● WORK INSTRUCTION
Print the full article below about the Pipilotti Rist exhibition at the Museum of Fine Arts, Houston, word for word, leaving out the listing that comes after it.

● EXTRACT PROVIDED
--- --- ---

The Museum of Fine Arts, Houston pulls all the stops for its new acquisition and latest of its Summer Art Immersions series with Pixel Forest and Worry Will Vanish. This new exhibition by Swiss artists Pipilotti Rist opened this past weekend, instantly becoming a popular destination for art patrons, professionals, and museum goers. The museum acquired this new installation after its presentation at Kunsthaus Zürich and its record breaking US debut at the New Museum in New York this past fall. “We had to have it,” stated Contemporary Curator Alison de Lima Greene, who described the acquisition process alongside Pipilotti Rist during an intimate preview for press prior to its opening. “We are pleased to welcome these landmark works to their permanent home at the MFAH,” said Director Gary Tinterow. “Pixel Forest and Worry Will Vanish complement the museum’s growing commitment to light-based and immersive art, joining recent examples by James Turrell, Jesús Rafael Soto, and Yayoi Kusama in our collection.”

 

The two works by Rist transform the museum’s Mies van der Rohe-designed Cullinan Hall into the inner workings of the artist’s mind. Rist bubbled with energy as she made her way through the gathering, engaging everyone there, describing her work and encouraging full participation throughout the installation. She pranced around inside of the environment, took photos of others enjoying the work, as well as enforcing a more hands on approach, asking individuals their thoughts and suggestions on new tangents. De Lima Greene and Rist described the piece as the first installation to present 3000 simultaneous videos in full form and through broken down pixels displayed within the thousands of individual fixtures. As I started into the exhibit, Pipilotti grabbed my shoulders and began to steer me. “Don’t follow them. Make your own way. You can go anywhere,” she said, still pushing me. “Stop here and put your face into the light,” she exclaimed.

--- --- ---

● RECORDED INFORMATION
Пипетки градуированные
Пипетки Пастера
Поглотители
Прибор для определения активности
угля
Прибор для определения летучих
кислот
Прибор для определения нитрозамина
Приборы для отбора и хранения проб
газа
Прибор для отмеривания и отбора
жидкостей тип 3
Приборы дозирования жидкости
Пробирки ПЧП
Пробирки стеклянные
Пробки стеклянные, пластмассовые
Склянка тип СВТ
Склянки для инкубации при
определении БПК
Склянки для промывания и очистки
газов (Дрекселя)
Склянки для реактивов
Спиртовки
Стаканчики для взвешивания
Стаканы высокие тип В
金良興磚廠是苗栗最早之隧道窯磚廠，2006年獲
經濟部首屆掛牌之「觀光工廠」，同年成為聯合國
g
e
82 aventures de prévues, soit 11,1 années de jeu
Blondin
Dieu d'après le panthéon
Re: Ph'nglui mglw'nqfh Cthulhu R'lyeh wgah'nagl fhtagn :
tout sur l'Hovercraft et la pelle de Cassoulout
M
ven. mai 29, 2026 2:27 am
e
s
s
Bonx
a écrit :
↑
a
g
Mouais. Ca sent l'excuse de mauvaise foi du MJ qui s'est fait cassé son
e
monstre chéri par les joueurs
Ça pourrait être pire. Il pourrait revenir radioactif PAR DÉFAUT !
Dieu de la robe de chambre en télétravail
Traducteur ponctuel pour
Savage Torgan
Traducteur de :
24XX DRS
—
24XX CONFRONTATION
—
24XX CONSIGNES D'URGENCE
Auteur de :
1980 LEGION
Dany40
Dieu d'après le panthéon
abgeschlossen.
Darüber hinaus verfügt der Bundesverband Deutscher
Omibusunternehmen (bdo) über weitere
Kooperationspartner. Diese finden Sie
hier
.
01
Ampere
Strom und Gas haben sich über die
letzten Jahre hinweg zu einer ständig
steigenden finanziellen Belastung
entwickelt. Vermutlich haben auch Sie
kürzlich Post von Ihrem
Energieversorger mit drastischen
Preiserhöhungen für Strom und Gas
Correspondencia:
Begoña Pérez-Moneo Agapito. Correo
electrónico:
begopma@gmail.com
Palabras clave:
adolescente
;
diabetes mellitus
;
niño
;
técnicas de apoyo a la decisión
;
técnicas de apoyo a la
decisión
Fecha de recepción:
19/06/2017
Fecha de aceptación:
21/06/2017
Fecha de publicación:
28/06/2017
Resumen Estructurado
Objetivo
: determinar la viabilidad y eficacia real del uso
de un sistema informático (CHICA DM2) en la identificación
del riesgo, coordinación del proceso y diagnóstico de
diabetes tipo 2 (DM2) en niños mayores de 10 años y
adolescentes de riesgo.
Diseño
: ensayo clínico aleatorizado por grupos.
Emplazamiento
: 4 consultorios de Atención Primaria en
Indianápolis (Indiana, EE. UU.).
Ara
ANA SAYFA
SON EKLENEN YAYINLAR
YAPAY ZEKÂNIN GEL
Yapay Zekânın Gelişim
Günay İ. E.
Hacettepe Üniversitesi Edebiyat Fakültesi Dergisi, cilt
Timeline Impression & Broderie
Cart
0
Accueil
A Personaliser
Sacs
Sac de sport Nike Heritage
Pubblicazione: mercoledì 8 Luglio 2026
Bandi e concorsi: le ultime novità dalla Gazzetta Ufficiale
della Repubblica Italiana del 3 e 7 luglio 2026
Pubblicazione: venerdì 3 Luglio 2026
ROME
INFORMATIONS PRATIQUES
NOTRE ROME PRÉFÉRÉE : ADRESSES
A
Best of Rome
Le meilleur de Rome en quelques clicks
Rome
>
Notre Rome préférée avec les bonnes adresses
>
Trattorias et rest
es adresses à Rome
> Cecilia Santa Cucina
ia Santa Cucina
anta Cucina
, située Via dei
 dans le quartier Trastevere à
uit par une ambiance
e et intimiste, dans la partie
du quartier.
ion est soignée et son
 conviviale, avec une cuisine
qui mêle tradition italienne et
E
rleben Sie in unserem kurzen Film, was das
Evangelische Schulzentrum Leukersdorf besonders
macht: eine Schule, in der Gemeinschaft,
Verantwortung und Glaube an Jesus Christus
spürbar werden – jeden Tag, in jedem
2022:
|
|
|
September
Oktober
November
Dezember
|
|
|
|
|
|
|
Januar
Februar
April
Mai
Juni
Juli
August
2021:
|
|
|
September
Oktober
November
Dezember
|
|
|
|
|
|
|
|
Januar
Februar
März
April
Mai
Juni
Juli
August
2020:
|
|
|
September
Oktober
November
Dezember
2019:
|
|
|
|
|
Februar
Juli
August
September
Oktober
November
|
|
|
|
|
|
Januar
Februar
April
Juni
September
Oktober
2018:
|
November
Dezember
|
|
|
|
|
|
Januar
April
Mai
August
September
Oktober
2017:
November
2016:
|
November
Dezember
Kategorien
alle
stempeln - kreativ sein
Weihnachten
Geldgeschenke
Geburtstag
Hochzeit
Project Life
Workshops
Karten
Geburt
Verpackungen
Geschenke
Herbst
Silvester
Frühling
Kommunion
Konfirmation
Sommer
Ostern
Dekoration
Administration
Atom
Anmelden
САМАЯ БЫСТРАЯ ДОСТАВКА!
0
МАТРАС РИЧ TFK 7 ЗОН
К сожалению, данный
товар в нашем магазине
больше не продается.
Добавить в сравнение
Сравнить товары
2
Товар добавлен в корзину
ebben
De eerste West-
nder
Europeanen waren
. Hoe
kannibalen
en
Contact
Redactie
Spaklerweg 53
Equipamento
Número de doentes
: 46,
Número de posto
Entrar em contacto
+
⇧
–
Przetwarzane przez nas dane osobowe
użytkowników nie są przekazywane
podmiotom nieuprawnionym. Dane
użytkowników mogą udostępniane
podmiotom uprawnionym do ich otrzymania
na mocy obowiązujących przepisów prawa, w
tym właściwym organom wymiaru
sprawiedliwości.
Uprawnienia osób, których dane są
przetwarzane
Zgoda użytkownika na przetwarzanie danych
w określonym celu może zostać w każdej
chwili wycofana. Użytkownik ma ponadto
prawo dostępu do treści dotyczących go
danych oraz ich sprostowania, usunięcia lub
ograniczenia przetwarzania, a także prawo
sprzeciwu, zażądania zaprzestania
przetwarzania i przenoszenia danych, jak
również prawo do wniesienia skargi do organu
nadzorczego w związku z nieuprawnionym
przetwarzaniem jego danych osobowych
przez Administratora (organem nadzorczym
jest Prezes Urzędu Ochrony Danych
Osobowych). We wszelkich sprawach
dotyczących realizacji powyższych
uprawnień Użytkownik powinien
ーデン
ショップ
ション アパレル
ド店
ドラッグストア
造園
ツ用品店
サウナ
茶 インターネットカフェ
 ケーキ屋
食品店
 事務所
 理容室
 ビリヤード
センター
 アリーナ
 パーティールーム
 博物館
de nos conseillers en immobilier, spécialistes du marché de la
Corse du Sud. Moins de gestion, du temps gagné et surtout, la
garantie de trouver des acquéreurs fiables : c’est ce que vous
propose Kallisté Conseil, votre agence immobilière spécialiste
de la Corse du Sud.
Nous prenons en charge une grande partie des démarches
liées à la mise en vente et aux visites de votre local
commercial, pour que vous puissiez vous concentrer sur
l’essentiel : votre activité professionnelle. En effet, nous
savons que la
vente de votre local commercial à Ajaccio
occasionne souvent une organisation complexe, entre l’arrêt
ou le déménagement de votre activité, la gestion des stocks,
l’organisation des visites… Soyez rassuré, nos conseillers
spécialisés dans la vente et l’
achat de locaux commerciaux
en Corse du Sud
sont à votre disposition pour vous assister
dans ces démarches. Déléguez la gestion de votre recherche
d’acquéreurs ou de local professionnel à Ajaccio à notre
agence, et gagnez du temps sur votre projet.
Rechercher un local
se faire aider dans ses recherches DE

--- --- ---

● TASK RESPONSE
The Museum of Fine Arts, Houston pulls all the stops for its new acquisition and latest of its Summer Art Immersions series with Pixel Forest and Worry Will Vanish. This new exhibition by Swiss artists Pipilotti Rist opened this past weekend, instantly becoming a popular destination for art patrons, professionals, and museum goers. The museum acquired this new installation after its presentation at Kunsthaus Zürich and its record breaking US debut at the New Museum in New York this past fall. “We had to have it,” stated Contemporary Curator Alison de Lima Greene, who described the acquisition process alongside Pipilotti Rist during an intimate preview for press prior to its opening. “We are pleased to welcome these landmark works to their permanent home at the MFAH,” said Director Gary Tinterow. “Pixel Forest and Worry Will Vanish complement the museum’s growing commitment to light-based and immersive art, joining recent examples by James Turrell, Jesús Rafael Soto, and Yayoi Kusama in our collection.”

 

The two works by Rist transform the museum’s Mies van der Rohe-designed Cullinan Hall into the inner workings of the artist’s mind. Rist bubbled with energy as she made her way through the gathering, engaging everyone there, describing her work and encouraging full participation throughout the installation. She pranced around inside of the environment, took photos of others enjoying the work, as well as enforcing a more hands on approach, asking individuals their thoughts and suggestions on new tangents. De Lima Greene and Rist described the piece as the first installation to present 3000 simultaneous videos in full form and through broken down pixels displayed within the thousands of individual fixtures. As I started into the exhibit, Pipilotti grabbed my shoulders and began to steer me. “Don’t follow them. Make your own way. You can go anywhere,” she said, still pushing me. “Stop here and put your face into the light,” she exclaimed.